When I’m trying to convince friends to come to Patagonia with me, which takes around four seconds, I always say it’s like how Montana must have been 50 years ago.
Huge skies, rolling hills, copious amounts of red meat, and eager browns lurking behind (most) overhanging willows, Argentina has all the ingredients for a dangerous addiction. I’m certainly hooked and I don’t plan on asking for help.
December and January trips can be jarring—in the best of ways—getting on a plane from a frozen runway only to arrive in the height of a Patagonian summer, however, this April was the first time I’d ever been there in the fall. High 60’s, shorter days, and dinners being served before the typical summer start time of midnight, autumn is hard to beat.
Water levels were at near record lows in the rivers surrounding Junin de los Andes and we took full advantage being able to wade in almost any direction. While the dry fly fishing wasn’t in summer form, big black streamers were open season.
Grayson Schaffer towards the end of a long day throwing streamers.
Czecko, a boar hunting dog, in his usual spot in the Hilux. The dogs can turn into impressive hunters with the flip of a switch, but spend most of their time seeing how far they can climb into your lap for a nap.
On rivers like the Malleo, Collon Cura, and the Chimehuin, browns hang in the oddest locations.

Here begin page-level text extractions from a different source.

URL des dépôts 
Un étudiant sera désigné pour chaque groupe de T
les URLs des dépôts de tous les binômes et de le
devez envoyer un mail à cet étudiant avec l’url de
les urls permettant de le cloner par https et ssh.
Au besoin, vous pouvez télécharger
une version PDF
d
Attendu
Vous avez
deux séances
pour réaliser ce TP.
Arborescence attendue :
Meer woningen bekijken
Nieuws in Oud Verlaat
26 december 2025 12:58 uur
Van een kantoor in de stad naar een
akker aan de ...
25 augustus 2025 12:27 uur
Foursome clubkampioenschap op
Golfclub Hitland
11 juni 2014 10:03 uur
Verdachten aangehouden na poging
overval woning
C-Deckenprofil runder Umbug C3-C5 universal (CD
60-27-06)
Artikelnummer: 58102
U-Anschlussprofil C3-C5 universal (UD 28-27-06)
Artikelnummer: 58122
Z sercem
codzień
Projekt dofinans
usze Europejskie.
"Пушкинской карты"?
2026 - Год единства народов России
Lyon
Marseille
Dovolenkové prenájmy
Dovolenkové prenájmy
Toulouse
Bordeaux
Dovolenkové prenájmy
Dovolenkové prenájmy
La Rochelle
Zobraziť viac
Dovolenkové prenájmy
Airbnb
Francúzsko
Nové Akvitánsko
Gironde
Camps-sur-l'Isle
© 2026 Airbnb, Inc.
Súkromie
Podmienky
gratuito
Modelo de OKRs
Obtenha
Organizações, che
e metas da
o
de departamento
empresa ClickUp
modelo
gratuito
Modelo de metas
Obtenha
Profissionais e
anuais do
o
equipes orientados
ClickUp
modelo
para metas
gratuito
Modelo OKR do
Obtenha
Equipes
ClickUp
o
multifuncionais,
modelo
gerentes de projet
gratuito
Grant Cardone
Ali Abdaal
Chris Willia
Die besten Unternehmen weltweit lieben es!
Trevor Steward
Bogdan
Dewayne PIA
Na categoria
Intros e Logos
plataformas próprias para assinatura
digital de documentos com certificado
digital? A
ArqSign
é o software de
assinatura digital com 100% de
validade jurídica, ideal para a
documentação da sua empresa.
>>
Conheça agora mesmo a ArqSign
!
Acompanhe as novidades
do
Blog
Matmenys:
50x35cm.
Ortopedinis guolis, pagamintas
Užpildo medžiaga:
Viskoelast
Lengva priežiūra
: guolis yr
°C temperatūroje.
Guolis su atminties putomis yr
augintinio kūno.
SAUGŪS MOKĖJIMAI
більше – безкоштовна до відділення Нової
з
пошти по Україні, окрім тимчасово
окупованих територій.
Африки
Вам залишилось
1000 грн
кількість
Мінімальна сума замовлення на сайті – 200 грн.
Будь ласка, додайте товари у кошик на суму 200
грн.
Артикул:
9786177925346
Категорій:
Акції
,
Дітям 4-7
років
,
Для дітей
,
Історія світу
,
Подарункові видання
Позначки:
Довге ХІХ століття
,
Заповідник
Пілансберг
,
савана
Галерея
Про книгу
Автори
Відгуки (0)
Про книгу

You’re more likely to step on them before you spot them.
The kinda of water where just watching your fly is exciting enough.
A big brown that fell victim to a black streamer but put up a good fight through crazy-clear water and moss-covered boulders.
I’ve had mate long enough that I enjoy it and actually prefer it to coffee. For the rookies, it’s an acquired taste.
Not too much light pollution to worry about for long exposures.